The three s’ are especially frightening and bras do seem like an appropriate precaution. However, the jury is out on whether sculpting your breasts upwards does actually stop gravity from taking its course. Some say something complicated about tissue and elasticity that means bras are good and others say something complicated about tissue and elasticity that means bras are bad. Actually, they are probably irrelevant to eventual sagginess. Sorry ladies.
Except during my search on Google, I saw one woman’s account of living in a hot climate with boobs. She exclaimed how the horrible heat of the southern states prompts sweat to collect underneath her breasts, causing them to slap painfully against the skin. Coming from England, the concept of the weather being too hot is not one I regularly grapple with, but I fully understand the premise. This is a clear case of bras make life more comfortable. A few friends confirmed.
This wasn’t usually listed as a reason, but the history of bras indicates, like other clothing, the kind of lingerie a person wears correlates with culture. It makes sense that as social perceptions of what the ideal female body shape changes, so will the bras they wear. In the U.S., at least, this is very evident. In the 1920s, it was the fashion to flatten the breasts as per the Flapper era. In the 1940s and 1950s, the bullet bra (that fantastic cone-shaped thing that I suggest needs a comeback) was at the height of popularity. In the 1960s, it was all about the kumquats before the 1990s started to lust for oranges again. Make your mind up, men.
Ok so if we push away the idea that bras are worn for comfort, what do we have left? Aesthetics and societal pressure. This is starting to sound like something a feminist would not be very happy with.
In fact, some feminists haven’t been happy for a while. In the 1960s and 1970s, the argument that the bra shapes women’s bodies to male expectations began to be formed. In 1970, the bra-burning movement was initiated, an occurrence I am frequently reminded of when declaring myself as a feminist. (Because apparently it’s all fine and dandy until you torch your underwear.) In reality most women didn’t actually burn their bras, many just decided not to wear them in protest.
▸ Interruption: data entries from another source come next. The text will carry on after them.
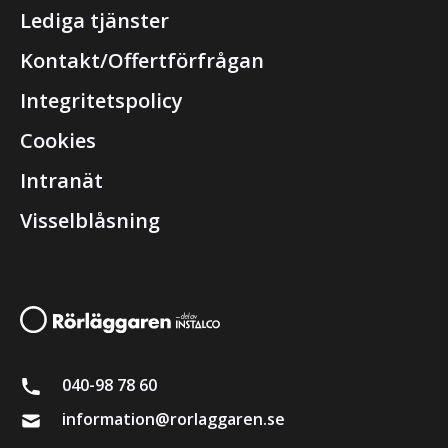
Lediga tjänster
Kontakt/Offertförfrågan
Integritetspolicy
Cookies
Intranät
Visselblåsning
040-98 78 60
information@rorlaggaren.se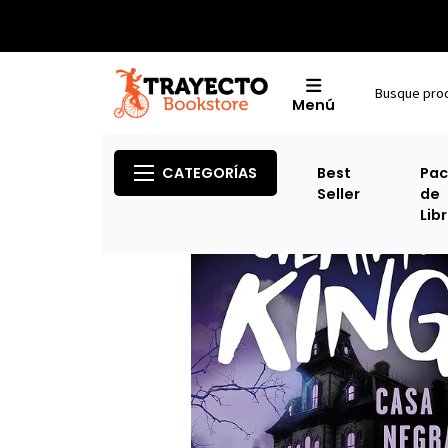
Menú
CATEGORÍAS
Best
Pac
Seller
de
Lib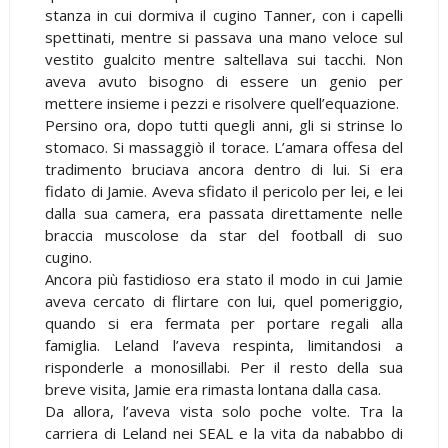
stanza in cui dormiva il cugino Tanner, con i capelli
spettinati, mentre si passava una mano veloce sul
vestito gualcito mentre saltellava sui tacchi. Non
aveva avuto bisogno di essere un genio per
mettere insieme i pezzi e risolvere quell’equazione.
Persino ora, dopo tutti quegli anni, gli si strinse lo
stomaco. Si massaggiò il torace. L’amara offesa del
tradimento bruciava ancora dentro di lui. Si era
fidato di Jamie. Aveva sfidato il pericolo per lei, e lei
dalla sua camera, era passata direttamente nelle
braccia muscolose da star del football di suo
cugino.
Ancora più fastidioso era stato il modo in cui Jamie
aveva cercato di flirtare con lui, quel pomeriggio,
quando si era fermata per portare regali alla
famiglia. Leland l’aveva respinta, limitandosi a
risponderle a monosillabi. Per il resto della sua
breve visita, Jamie era rimasta lontana dalla casa.
Da allora, l’aveva vista solo poche volte. Tra la
carriera di Leland nei SEAL e la vita da nababbo di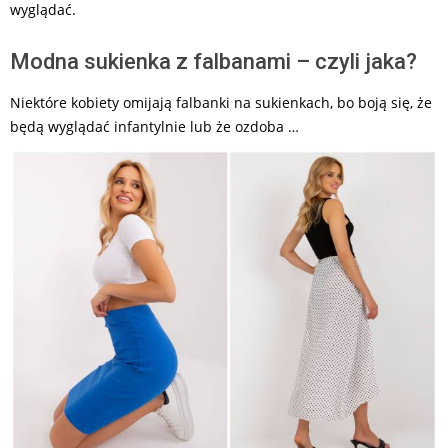
wyglądać.
Modna sukienka z falbanami – czyli jaka?
Niektóre kobiety omijają falbanki na sukienkach, bo boją się, że
będą wyglądać infantylnie lub że ozdoba …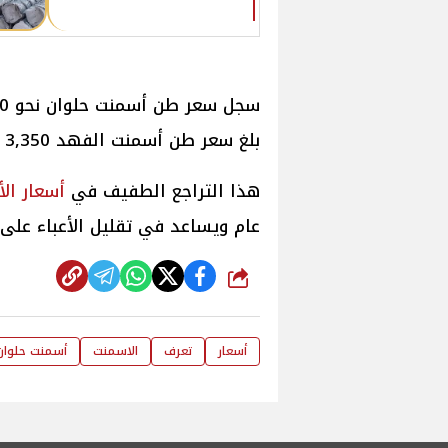
سجل سعر طن أسمنت حلوان نحو 3,470
بلغ سعر طن أسمنت الفهد 3,350 جنيهًا، وأسمنت السويس 3,450
هذا التراجع الطفيف في
أسعار
ال
عام ويساعد في تقليل الأعباء على 
شارك
أسعار
تعرف
الاسمنت
أسمنت حلوان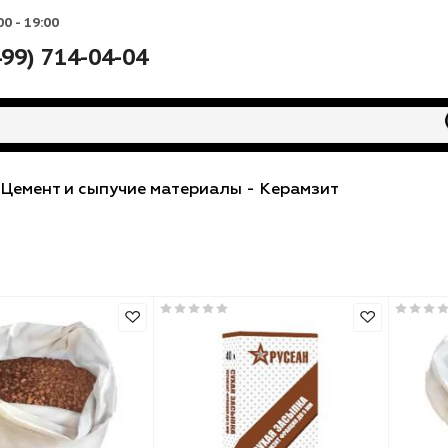
Вс: 10:00 - 19:00
+7 (499) 714-04-04
еси
-
Цемент и сыпучие материалы
-
Керамзит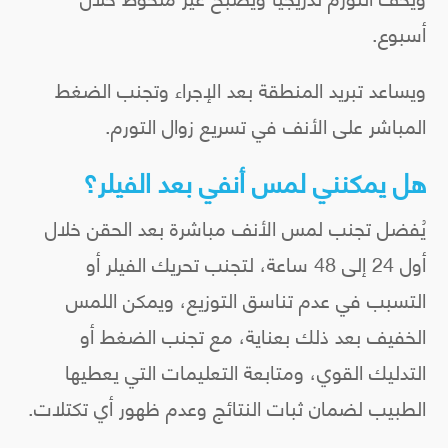
أسبوع.
ويساعد تبريد المنطقة بعد الإجراء وتجنب الضغط
المباشر على الأنف في تسريع زوال التورم.
هل يمكنني لمس أنفي بعد الفيلر؟
يُفضل تجنب لمس الأنف مباشرة بعد الحقن خلال
أول 24 إلى 48 ساعة، لتجنب تحريك الفيلر أو
التسبب في عدم تناسق التوزيع، ويمكن اللمس
الخفيف بعد ذلك بعناية، مع تجنب الضغط أو
التدليك القوي، ومتابعة التعليمات التي يعطيها
الطبيب لضمان ثبات النتائج وعدم ظهور أي تكتلات.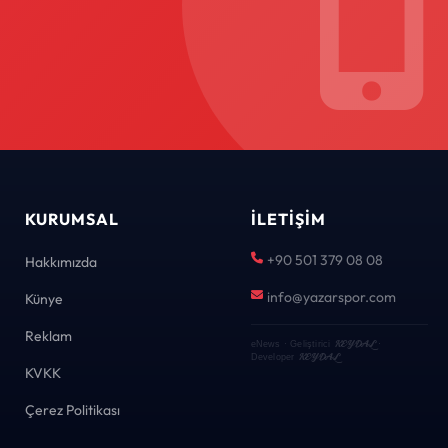
KURUMSAL
İLETIŞIM
+90 501 379 08 08
Hakkımızda
info@yazarspor.com
Künye
Reklam
KEYDAL
eNews · Geliştirici
·
KEYDAL
Developer
KVKK
Çerez Politikası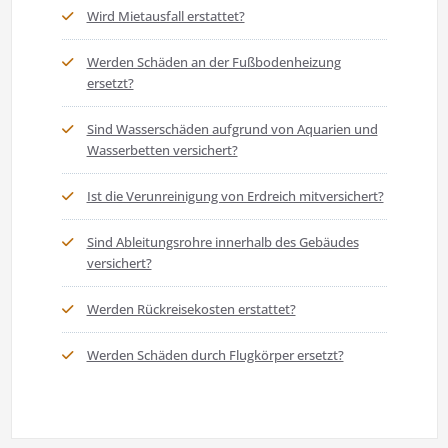
Wird Mietausfall erstattet?
Werden Schäden an der Fußbodenheizung
ersetzt?
Sind Wasserschäden aufgrund von Aquarien und
Wasserbetten versichert?
Ist die Verunreinigung von Erdreich mitversichert?
Sind Ableitungsrohre innerhalb des Gebäudes
versichert?
Werden Rückreisekosten erstattet?
Werden Schäden durch Flugkörper ersetzt?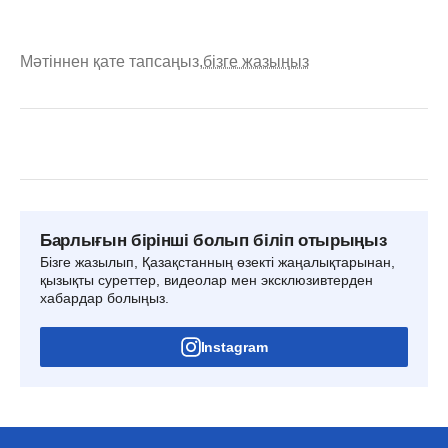
Мәтіннен қате тапсаңыз,
бізге жазыңыз
Барлығын бірінші болып біліп отырыңыз
Бізге жазылып, Қазақстанның өзекті жаңалықтарынан,
қызықты суреттер, видеолар мен эксклюзивтерден
хабардар болыңыз.
Instagram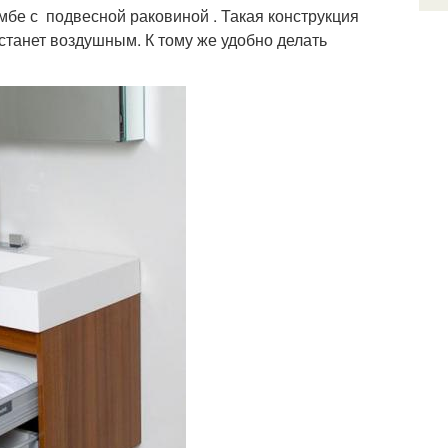
умбе с подвесной раковиной . Такая конструкция
станет воздушным. К тому же удобно делать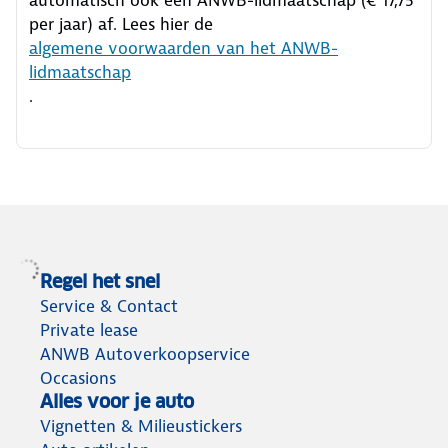
per jaar) af. Lees hier de
algemene voorwaarden van het ANWB-
lidmaatschap
.
Regel het snel
Service & Contact
Private lease
ANWB Autoverkoopservice
Occasions
Alles voor je auto
Vignetten & Milieustickers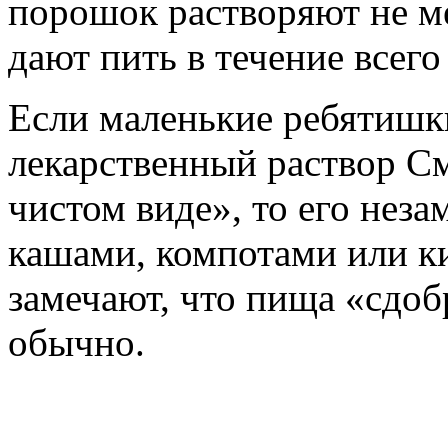
порошок растворяют не м
дают пить в течение всего
Если маленькие ребятишк
лекарственный раствор См
чистом виде», то его не
кашами, компотами или ки
замечают, что пища «сдоб
обычно.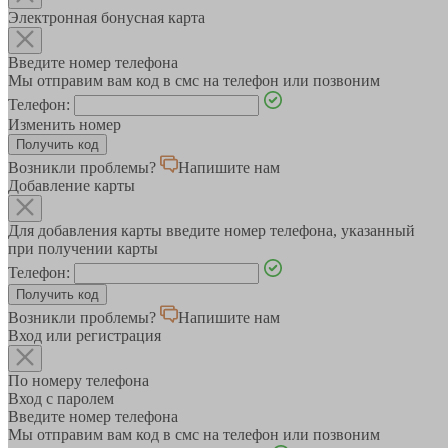
Электронная бонусная карта
Введите номер телефона
Мы отправим вам код в смс на телефон или позвоним
Телефон:
Изменить номер
Возникли проблемы?
Напишите нам
Добавление карты
Для добавления карты введите номер телефона, указанный
при получении карты
Телефон:
Возникли проблемы?
Напишите нам
Вход или регистрация
По номеру телефона
Вход с паролем
Введите номер телефона
Мы отправим вам код в смс на телефон или позвоним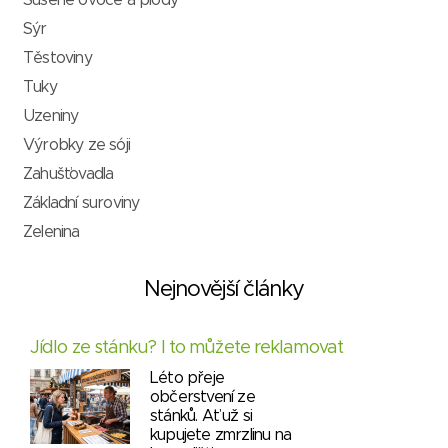
Sýr
Těstoviny
Tuky
Uzeniny
Výrobky ze sóji
Zahušťovadla
Základní suroviny
Zelenina
Nejnovější články
Jídlo ze stánku? I to můžete reklamovat
Léto přeje
občerstvení ze
stánků. Ať už si
kupujete zmrzlinu na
In the 1980s, a bunch of feminists took the opinion that women without bras shock and anger men because men think that they own breasts and so it should be them who gets to remove the bra. They said that bras serve as barriers to the touch and that young girls are indoctrinated into wearing them, training bras being basically unnecessary for anything else. If you think about it, do twelve-year-olds really need to be trained to wear clothes? I know there can be some tricky clasps, but it seems a little much.
Lately, I haven’t seen so much literature or heat surrounding the topic of bras. Feminism is gaining real potential and real momentum the ole burning bras bit seems a little trivial in the face of HeForShe and #freekesha.
Except is it? Because despite the fact I have managed to trash all of the justifications for wearing a bra, I’m still suffering (not quite) in silence. Honestly, I think the motivation is societal: I was told to wear one and I always have. And I’ll probably continue to do so.
A few people I questioned tried to tell me that I was looking too deeply into the issue, that you can find evidence of patriarchal power in anything if you look hard enough. And whilst it’s true I once saw someone argue that toasters are sexist, a method of perpetuation is belittlement and denial. Really the most important thing to remember is that a person has a choice: Should they wear a bra or not? That choice should be theirs and only theirs. If you genuinely find wearing a bra to bed more comfortable, or you are empowered by your choice of lingerie, or you are a terribly unfortunate sufferer of sweating and slapping, then I won’t dispute your decision. No one should. Maybe just think about it when you get dressed in the morning. Are you saying bravo or bra-no?